BMKG: Ancaman Krisis Pangan Akibat Perubahan Iklim Bukan Isapan Jempol

bmkg ancaman krisis pangan akibat perubahan iklim bukan isapan jempol 60681

Bid TIK Polda Kepri

– Jakarta. Kepala Badan
Meteorologi, Klimatologi, dan Geofisika (BMKG) Dwikorita Karnawati menyebut
ancaman krisis pangan sebagai dampak dari perubahan iklim bukan sekadar isapan
jempol lantaran suhu bumi yang semakin panas.

Menurut dia, kencangnya laju perubahan iklim berdampak pada
ketahanan pangan nasional akibat hasil panen menurun hingga gagal tanam.

“Suhu atau temperatur bumi secara global saat ini naik
1,2 derajat Celsius. Angka tersebut dipandang sebagai angka yang kecil, padahal
itu adalah angka yang besar dan mematikan. Banyak fenomena ekstrem, bencana
hidro-meteorologi yang diakibatkan pemanasan global tadi,” ujar Dwikorita
dalam siaran pers, Jumat .

Dwikorita menjelaskan, bencana kelaparan sebagaimana yang
diprediksi organisasi pangan dunia FAO akan terjadi di 2050 adalah ancaman
nyata. Situasi ini bukan hanya menjadi ancaman bagi Indonesia atau terbatas
negara-negara berkembang saja. Melainkan seluruh negara-negara dunia menghadapi
ancaman yang sama jika tidak ada langkah konkret untuk mengatasi krisis iklim.

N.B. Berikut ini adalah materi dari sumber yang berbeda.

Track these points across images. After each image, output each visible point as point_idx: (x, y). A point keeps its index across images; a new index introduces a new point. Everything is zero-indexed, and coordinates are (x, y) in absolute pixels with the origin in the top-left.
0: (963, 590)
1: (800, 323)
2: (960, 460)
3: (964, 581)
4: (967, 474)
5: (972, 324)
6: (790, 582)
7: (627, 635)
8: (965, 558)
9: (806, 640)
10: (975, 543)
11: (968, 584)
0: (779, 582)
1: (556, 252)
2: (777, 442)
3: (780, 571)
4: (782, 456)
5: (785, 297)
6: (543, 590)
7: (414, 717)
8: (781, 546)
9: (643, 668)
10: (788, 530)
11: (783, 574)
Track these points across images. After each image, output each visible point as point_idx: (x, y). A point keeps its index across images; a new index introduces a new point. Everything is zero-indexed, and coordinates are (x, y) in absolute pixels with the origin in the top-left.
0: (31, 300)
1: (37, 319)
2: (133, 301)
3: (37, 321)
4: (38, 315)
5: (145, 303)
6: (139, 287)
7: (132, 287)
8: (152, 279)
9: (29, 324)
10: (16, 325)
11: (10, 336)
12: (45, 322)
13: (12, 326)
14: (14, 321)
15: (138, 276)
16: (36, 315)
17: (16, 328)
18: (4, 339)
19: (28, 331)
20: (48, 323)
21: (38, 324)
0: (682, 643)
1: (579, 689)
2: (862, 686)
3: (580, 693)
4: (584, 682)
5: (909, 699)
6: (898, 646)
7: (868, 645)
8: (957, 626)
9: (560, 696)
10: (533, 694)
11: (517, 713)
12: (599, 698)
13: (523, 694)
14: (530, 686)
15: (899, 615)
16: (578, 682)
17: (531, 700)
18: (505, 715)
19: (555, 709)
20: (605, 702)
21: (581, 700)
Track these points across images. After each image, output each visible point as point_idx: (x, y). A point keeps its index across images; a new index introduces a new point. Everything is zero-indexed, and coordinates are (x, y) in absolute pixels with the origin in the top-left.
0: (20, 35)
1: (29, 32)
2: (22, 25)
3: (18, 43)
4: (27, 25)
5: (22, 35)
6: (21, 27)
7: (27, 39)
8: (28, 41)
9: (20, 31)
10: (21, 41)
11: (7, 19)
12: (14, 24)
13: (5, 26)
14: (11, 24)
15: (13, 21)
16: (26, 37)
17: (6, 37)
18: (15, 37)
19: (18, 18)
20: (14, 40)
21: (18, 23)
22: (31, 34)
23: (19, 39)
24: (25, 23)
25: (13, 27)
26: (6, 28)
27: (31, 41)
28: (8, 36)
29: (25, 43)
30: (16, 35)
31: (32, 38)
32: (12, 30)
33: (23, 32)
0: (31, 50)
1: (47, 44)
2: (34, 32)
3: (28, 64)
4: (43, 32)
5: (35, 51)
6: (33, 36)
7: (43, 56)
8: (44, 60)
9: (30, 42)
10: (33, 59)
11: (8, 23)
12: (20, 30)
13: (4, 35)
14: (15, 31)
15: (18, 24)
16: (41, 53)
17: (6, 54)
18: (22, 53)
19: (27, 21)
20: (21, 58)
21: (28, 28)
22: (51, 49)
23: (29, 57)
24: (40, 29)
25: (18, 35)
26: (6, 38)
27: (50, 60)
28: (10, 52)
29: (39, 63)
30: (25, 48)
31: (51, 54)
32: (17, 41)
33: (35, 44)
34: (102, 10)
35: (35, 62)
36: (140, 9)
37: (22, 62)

“Tahun 2050 mendatang jumlah penduduk dunia
diperkirakan menembus angka 10 miliar. Jika ketahanan pangan negara-negara di
dunia lemah, maka akan terjadi bencana kelaparan akibat jumlah produksi pangan
yang terus menurun sebagai dampak dari perubahan iklim,” jelas Dwikorita.

Menurut Dwikorita, tidak sedikit yang beranggapan bahwa
ancaman perubahan iklim dan krisis pangan belum terlalu terlihat di Indonesia,
karena ketersediaan sumber daya alam masih cukup melimpah dan kondisi geografis
Indonesia yang memungkinkan produksi pertanian tetap berjalan sepanjang tahun.

Namun, kata dia, jika situasi iklim global saat ini tidak
direspon secara serius maka Indonesia bisa terlambat untuk mengantisipasi bencana
kelaparan pada 2050. Ketahanan pangan nasional Indonesia, lanjut Dwikorita,
dihadapkan pada tantangan besar berupa kenaikan populasi penduduk di tengah
produksi pangan yang cenderung stagnan.

“Jika tidak ada intervensi kebijakan, potensi kerugian
ekonomi di Indonesia (2020-2024) mencapai angka Rp544 triliun akibat dampak
perubahan iklim. Maka dari itu, kebijakan ketahanan iklim menjadi salah satu
prioritas yang dinilai mampu menghindari potensi kerugian ekonomi sebesar
Rp281,9 triliun hingga 2024 mendatang,” jelas Dwikorita.